··· INPUT RECORDS

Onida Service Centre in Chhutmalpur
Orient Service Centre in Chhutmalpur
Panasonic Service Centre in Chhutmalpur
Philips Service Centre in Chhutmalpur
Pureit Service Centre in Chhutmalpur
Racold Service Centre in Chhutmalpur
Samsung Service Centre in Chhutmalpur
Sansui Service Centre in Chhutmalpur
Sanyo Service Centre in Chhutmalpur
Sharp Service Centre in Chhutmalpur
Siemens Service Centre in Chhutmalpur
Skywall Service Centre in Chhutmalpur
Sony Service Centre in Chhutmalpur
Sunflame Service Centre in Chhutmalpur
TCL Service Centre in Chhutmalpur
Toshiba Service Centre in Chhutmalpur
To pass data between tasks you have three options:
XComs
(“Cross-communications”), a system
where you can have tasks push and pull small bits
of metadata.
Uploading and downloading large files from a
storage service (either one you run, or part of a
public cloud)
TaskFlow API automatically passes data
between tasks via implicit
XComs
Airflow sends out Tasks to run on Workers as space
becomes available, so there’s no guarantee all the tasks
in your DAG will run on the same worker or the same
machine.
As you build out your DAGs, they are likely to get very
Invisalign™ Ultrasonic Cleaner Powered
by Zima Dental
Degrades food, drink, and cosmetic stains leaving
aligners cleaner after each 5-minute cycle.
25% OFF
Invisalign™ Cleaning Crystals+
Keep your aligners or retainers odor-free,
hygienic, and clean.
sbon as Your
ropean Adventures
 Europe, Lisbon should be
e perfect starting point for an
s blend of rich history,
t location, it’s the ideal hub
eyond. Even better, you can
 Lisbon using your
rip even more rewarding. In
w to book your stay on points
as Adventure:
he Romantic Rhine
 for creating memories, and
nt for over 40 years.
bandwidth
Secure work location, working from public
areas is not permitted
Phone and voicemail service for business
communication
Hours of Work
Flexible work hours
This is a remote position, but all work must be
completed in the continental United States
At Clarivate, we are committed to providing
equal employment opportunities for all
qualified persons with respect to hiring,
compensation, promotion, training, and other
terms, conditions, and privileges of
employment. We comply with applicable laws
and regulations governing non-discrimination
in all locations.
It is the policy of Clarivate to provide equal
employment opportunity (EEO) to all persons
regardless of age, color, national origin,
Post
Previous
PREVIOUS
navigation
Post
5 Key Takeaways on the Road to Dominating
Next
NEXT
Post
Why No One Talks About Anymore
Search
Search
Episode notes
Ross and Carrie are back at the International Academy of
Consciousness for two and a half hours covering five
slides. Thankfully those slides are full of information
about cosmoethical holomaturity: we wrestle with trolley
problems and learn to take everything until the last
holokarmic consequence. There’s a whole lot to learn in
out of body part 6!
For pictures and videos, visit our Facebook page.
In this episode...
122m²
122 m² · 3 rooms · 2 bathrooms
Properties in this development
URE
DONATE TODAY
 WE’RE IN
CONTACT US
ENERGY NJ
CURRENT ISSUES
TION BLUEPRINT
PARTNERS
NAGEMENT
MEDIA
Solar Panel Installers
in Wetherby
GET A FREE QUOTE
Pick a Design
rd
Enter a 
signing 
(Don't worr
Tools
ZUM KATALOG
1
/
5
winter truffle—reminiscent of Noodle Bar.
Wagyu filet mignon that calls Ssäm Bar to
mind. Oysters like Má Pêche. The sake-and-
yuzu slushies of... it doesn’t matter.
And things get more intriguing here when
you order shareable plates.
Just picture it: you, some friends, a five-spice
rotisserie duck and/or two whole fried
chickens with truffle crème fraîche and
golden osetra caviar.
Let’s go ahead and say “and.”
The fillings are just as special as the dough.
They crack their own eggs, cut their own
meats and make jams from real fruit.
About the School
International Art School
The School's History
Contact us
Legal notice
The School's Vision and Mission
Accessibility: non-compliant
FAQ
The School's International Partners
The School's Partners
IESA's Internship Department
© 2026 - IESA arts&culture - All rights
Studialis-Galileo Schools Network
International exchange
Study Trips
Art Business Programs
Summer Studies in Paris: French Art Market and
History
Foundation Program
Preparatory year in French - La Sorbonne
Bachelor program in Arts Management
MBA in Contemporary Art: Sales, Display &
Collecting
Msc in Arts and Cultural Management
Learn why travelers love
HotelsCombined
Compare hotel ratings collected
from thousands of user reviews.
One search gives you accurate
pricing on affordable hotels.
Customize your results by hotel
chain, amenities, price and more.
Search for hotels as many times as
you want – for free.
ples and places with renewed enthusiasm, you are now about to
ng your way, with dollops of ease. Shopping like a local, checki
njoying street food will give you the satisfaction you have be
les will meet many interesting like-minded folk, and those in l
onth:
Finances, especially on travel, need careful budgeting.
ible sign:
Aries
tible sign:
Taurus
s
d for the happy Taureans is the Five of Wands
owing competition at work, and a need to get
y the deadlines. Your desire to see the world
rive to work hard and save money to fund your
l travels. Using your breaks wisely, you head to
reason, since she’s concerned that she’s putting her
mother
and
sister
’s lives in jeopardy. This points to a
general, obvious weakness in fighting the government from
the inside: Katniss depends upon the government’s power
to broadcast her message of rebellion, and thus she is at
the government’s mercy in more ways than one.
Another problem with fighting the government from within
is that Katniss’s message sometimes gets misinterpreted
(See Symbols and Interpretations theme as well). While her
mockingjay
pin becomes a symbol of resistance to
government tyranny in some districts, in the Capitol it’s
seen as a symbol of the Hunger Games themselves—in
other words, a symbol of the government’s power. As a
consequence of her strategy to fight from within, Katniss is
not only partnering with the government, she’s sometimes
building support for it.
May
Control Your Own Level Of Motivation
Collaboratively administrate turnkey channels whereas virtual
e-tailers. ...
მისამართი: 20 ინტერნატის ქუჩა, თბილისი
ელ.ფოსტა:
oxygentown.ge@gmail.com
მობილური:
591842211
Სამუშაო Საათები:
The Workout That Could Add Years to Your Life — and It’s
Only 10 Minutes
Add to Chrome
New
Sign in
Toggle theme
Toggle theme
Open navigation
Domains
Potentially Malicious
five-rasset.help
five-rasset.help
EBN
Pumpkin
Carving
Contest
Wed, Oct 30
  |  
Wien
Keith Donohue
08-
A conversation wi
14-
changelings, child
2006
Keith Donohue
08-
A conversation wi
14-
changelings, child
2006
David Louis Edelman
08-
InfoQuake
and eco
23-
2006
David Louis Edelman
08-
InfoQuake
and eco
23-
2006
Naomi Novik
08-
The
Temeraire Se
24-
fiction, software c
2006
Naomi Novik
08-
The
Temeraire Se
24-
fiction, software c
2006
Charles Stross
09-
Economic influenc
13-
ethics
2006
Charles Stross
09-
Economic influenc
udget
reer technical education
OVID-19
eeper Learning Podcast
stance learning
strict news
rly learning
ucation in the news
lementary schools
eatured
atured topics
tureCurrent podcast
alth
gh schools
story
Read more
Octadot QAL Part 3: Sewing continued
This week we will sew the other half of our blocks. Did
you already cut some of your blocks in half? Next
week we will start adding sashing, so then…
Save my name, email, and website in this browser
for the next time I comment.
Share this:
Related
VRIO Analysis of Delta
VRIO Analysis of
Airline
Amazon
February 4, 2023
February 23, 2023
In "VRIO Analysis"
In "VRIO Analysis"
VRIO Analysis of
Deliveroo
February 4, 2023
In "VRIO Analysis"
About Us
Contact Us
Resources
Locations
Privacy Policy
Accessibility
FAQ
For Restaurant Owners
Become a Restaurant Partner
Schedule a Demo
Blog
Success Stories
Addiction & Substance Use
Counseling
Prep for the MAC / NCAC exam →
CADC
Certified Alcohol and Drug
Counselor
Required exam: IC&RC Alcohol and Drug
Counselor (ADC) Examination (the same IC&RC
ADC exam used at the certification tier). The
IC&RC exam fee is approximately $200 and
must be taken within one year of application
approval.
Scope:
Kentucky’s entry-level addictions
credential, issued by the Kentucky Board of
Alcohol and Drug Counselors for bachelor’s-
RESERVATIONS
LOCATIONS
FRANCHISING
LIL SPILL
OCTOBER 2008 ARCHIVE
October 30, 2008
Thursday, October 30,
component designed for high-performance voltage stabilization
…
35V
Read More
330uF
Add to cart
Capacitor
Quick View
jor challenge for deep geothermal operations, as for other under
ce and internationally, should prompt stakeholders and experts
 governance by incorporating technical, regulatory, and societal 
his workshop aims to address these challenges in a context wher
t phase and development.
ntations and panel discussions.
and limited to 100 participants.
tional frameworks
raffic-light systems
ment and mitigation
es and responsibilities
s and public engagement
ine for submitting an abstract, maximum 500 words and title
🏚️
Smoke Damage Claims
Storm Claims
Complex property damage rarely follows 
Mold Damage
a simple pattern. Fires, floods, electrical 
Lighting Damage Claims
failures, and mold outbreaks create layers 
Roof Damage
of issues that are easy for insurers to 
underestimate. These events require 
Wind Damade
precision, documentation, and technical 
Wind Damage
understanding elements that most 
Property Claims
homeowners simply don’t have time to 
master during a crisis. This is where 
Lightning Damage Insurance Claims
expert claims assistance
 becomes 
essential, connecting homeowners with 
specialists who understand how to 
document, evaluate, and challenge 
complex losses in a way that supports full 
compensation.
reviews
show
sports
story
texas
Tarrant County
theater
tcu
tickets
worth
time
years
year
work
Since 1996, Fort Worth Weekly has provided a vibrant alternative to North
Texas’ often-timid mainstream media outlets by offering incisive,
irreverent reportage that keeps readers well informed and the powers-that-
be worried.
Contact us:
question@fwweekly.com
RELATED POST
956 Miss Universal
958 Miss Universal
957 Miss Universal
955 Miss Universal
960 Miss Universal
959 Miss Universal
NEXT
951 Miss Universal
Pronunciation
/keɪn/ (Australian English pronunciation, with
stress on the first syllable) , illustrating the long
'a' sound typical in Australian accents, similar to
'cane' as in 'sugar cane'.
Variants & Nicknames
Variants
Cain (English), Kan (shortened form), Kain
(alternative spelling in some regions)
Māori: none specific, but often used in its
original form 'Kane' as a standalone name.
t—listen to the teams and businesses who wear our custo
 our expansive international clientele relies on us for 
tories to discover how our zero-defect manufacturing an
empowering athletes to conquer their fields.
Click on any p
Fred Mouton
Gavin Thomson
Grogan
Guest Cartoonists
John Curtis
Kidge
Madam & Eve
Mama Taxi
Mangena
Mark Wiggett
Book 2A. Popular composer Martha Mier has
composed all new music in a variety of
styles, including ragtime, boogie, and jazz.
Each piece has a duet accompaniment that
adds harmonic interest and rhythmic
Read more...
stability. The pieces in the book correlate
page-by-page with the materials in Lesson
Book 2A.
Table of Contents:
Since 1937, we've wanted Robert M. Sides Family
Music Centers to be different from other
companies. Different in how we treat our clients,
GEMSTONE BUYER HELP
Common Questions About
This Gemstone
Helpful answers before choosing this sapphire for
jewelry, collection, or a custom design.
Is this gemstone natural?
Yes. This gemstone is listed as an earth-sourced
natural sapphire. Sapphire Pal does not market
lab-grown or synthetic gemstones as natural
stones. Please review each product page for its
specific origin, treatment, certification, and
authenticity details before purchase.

······

# [GOAL OF THE EXERCISE]
Within the material above, transcribe exactly the lines that run from the line holding "aligners cleaner after each 5-minute cycle." through the line holding "mind. Oysters like".

# [YOUR SOLUTION]
aligners cleaner after each 5-minute cycle.
25% OFF
Invisalign™ Cleaning Crystals+
Keep your aligners or retainers odor-free,
hygienic, and clean.
sbon as Your
ropean Adventures
 Europe, Lisbon should be
e perfect starting point for an
s blend of rich history,
t location, it’s the ideal hub
eyond. Even better, you can
 Lisbon using your
rip even more rewarding. In
w to book your stay on points
as Adventure:
he Romantic Rhine
 for creating memories, and
nt for over 40 years.
bandwidth
Secure work location, working from public
areas is not permitted
Phone and voicemail service for business
communication
Hours of Work
Flexible work hours
This is a remote position, but all work must be
completed in the continental United States
At Clarivate, we are committed to providing
equal employment opportunities for all
qualified persons with respect to hiring,
compensation, promotion, training, and other
terms, conditions, and privileges of
employment. We comply with applicable laws
and regulations governing non-discrimination
in all locations.
It is the policy of Clarivate to provide equal
employment opportunity (EEO) to all persons
regardless of age, color, national origin,
Post
Previous
PREVIOUS
navigation
Post
5 Key Takeaways on the Road to Dominating
Next
NEXT
Post
Why No One Talks About Anymore
Search
Search
Episode notes
Ross and Carrie are back at the International Academy of
Consciousness for two and a half hours covering five
slides. Thankfully those slides are full of information
about cosmoethical holomaturity: we wrestle with trolley
problems and learn to take everything until the last
holokarmic consequence. There’s a whole lot to learn in
out of body part 6!
For pictures and videos, visit our Facebook page.
In this episode...
122m²
122 m² · 3 rooms · 2 bathrooms
Properties in this development
URE
DONATE TODAY
 WE’RE IN
CONTACT US
ENERGY NJ
CURRENT ISSUES
TION BLUEPRINT
PARTNERS
NAGEMENT
MEDIA
Solar Panel Installers
in Wetherby
GET A FREE QUOTE
Pick a Design
rd
Enter a 
signing 
(Don't worr
Tools
ZUM KATALOG
1
/
5
winter truffle—reminiscent of Noodle Bar.
Wagyu filet mignon that calls Ssäm Bar to
mind. Oysters like Má Pêche. The sake-and-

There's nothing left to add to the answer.